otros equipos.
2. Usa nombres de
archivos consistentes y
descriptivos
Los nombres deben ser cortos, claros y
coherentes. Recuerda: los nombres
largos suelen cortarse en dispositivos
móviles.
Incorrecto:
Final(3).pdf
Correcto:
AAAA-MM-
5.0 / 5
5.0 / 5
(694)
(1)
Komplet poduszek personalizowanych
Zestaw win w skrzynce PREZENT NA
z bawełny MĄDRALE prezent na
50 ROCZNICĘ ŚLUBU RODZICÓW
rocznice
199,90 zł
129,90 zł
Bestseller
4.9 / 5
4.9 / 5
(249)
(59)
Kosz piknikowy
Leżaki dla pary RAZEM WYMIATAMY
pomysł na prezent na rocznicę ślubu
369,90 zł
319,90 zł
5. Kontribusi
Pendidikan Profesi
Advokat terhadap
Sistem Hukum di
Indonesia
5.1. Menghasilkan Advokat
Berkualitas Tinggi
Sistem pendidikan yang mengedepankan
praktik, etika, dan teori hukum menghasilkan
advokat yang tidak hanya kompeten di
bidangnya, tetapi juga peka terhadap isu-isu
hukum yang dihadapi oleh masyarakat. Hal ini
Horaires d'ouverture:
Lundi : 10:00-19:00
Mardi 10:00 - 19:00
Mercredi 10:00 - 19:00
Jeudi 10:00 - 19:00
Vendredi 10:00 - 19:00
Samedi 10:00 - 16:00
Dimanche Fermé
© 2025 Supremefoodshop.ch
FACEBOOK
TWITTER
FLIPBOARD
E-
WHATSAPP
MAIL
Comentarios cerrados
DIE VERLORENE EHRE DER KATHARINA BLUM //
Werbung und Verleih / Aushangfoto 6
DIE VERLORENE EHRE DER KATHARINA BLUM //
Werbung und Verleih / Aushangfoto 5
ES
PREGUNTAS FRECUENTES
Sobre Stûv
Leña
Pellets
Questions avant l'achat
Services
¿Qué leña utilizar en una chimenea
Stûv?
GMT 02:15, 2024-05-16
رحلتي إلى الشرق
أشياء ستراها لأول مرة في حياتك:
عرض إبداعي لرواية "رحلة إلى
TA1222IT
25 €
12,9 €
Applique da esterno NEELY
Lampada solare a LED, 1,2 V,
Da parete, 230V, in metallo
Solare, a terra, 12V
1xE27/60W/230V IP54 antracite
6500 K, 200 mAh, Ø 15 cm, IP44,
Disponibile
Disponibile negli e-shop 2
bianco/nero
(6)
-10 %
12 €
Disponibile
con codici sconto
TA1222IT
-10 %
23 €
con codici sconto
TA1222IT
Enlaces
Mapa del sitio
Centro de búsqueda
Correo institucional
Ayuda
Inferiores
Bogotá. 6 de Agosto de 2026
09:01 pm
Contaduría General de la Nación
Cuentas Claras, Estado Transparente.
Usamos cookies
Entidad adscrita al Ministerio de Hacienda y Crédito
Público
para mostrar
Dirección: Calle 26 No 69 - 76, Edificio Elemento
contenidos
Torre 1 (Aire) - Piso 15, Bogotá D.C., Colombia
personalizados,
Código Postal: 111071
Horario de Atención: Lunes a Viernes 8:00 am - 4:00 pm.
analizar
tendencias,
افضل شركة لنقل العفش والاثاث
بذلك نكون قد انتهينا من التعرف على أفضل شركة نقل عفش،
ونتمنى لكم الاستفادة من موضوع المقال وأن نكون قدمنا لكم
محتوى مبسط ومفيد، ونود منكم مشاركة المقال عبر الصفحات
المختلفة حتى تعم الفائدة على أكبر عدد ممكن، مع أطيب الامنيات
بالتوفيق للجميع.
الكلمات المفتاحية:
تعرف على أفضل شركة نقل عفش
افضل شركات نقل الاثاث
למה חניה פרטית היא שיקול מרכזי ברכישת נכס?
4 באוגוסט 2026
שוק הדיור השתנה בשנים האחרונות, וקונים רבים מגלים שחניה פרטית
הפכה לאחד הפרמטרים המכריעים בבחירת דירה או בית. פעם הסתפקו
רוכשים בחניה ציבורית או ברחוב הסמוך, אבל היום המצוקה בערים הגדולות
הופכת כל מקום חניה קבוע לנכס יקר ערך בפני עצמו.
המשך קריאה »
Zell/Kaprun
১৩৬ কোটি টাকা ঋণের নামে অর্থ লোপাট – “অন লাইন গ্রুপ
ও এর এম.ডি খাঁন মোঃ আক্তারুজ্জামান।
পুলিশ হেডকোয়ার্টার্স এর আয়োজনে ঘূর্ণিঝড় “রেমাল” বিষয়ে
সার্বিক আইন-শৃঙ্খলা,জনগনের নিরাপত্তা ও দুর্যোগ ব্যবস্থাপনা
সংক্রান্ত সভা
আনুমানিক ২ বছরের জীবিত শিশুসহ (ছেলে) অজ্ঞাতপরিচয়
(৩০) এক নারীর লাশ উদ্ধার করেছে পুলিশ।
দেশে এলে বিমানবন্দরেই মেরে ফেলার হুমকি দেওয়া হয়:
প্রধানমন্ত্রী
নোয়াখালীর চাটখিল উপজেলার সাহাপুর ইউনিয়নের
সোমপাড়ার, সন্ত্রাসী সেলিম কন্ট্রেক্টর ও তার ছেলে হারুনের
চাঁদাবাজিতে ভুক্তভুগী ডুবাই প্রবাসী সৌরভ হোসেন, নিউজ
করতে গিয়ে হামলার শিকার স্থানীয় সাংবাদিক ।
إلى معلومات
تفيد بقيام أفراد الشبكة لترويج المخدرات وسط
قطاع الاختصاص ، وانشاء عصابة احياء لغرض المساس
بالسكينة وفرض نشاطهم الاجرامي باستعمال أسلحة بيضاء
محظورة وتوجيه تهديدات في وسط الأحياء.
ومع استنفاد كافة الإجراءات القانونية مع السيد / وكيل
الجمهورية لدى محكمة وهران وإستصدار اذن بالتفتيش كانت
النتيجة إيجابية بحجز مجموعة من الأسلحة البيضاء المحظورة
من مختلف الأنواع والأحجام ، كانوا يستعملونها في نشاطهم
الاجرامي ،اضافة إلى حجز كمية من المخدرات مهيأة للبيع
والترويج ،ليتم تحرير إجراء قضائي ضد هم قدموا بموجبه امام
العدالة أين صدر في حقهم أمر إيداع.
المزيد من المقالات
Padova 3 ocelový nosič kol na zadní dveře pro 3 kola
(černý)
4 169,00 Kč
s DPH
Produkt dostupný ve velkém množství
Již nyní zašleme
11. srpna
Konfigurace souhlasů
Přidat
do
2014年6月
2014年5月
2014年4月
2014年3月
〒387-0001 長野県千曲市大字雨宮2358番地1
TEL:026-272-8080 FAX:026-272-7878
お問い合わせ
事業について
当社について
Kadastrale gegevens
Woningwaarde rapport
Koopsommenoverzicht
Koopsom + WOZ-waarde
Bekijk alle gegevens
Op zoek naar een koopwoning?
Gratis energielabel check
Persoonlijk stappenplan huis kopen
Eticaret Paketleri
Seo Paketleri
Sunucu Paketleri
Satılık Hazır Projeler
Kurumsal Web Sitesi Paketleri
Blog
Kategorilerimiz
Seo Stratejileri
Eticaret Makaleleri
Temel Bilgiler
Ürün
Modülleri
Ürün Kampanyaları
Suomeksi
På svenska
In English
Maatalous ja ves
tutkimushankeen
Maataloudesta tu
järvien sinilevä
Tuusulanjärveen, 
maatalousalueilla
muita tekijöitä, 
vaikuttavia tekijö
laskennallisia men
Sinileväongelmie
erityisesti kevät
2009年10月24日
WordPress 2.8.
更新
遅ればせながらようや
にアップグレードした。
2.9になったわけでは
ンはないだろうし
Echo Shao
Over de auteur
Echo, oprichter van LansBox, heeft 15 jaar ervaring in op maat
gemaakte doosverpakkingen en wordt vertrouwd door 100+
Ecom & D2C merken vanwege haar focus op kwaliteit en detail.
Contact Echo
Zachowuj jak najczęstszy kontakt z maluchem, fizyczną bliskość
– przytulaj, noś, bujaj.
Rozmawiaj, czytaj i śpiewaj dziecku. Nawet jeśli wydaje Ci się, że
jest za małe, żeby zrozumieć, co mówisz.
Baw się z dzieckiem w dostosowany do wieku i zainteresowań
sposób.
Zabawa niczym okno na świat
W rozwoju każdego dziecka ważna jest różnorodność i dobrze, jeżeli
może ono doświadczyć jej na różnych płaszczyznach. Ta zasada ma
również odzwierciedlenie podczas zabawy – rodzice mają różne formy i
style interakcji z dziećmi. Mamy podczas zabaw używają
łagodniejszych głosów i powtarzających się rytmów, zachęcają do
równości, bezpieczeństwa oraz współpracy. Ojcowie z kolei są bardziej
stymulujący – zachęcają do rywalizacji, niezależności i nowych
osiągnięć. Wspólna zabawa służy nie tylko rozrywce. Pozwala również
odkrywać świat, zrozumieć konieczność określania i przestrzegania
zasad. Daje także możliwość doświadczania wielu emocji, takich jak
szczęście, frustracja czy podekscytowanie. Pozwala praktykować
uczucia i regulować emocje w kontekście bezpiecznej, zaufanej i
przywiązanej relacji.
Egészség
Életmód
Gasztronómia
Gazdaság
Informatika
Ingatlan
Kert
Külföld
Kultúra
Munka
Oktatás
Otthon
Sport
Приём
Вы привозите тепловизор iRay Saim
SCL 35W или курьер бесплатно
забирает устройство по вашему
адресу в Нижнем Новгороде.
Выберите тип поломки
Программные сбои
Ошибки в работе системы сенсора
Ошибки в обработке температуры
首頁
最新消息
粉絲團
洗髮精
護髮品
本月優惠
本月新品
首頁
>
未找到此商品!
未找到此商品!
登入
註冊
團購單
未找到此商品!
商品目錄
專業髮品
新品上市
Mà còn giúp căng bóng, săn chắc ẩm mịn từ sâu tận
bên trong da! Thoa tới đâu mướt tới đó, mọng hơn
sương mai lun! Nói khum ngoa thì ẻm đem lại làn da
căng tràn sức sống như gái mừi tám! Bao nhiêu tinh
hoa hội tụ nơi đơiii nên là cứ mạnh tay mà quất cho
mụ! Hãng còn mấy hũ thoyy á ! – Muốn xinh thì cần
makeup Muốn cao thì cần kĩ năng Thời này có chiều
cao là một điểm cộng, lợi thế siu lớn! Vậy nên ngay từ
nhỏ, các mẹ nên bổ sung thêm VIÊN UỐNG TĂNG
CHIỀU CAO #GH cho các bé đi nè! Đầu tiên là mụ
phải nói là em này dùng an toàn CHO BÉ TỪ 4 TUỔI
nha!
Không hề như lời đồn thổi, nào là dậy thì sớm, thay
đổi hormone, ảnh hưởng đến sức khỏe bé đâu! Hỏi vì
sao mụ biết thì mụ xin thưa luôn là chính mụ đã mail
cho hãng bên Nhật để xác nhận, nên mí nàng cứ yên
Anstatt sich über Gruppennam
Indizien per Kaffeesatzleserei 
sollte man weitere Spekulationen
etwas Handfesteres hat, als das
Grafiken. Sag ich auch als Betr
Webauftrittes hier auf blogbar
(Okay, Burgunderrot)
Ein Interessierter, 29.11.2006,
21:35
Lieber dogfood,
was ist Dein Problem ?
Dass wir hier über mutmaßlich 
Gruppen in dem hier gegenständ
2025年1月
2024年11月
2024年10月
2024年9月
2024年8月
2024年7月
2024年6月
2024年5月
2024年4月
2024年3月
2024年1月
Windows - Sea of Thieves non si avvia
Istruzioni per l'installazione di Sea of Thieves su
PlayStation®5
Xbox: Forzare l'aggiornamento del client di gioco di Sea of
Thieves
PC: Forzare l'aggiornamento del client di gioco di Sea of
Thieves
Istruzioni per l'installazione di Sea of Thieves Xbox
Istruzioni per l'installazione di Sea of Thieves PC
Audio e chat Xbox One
- - -
**Instruction:** Set down precisely the lines above between the line holding "4 169,00 Kč" and the line holding "może ono doświadczyć", inclusive, and nothing beyond them.

**Result:**
4 169,00 Kč
s DPH
Produkt dostupný ve velkém množství
Již nyní zašleme
11. srpna
Konfigurace souhlasů
Přidat
do
2014年6月
2014年5月
2014年4月
2014年3月
〒387-0001 長野県千曲市大字雨宮2358番地1
TEL:026-272-8080 FAX:026-272-7878
お問い合わせ
事業について
当社について
Kadastrale gegevens
Woningwaarde rapport
Koopsommenoverzicht
Koopsom + WOZ-waarde
Bekijk alle gegevens
Op zoek naar een koopwoning?
Gratis energielabel check
Persoonlijk stappenplan huis kopen
Eticaret Paketleri
Seo Paketleri
Sunucu Paketleri
Satılık Hazır Projeler
Kurumsal Web Sitesi Paketleri
Blog
Kategorilerimiz
Seo Stratejileri
Eticaret Makaleleri
Temel Bilgiler
Ürün
Modülleri
Ürün Kampanyaları
Suomeksi
På svenska
In English
Maatalous ja ves
tutkimushankeen
Maataloudesta tu
järvien sinilevä
Tuusulanjärveen, 
maatalousalueilla
muita tekijöitä, 
vaikuttavia tekijö
laskennallisia men
Sinileväongelmie
erityisesti kevät
2009年10月24日
WordPress 2.8.
更新
遅ればせながらようや
にアップグレードした。
2.9になったわけでは
ンはないだろうし
Echo Shao
Over de auteur
Echo, oprichter van LansBox, heeft 15 jaar ervaring in op maat
gemaakte doosverpakkingen en wordt vertrouwd door 100+
Ecom & D2C merken vanwege haar focus op kwaliteit en detail.
Contact Echo
Zachowuj jak najczęstszy kontakt z maluchem, fizyczną bliskość
– przytulaj, noś, bujaj.
Rozmawiaj, czytaj i śpiewaj dziecku. Nawet jeśli wydaje Ci się, że
jest za małe, żeby zrozumieć, co mówisz.
Baw się z dzieckiem w dostosowany do wieku i zainteresowań
sposób.
Zabawa niczym okno na świat
W rozwoju każdego dziecka ważna jest różnorodność i dobrze, jeżeli
może ono doświadczyć jej na różnych płaszczyznach. Ta zasada ma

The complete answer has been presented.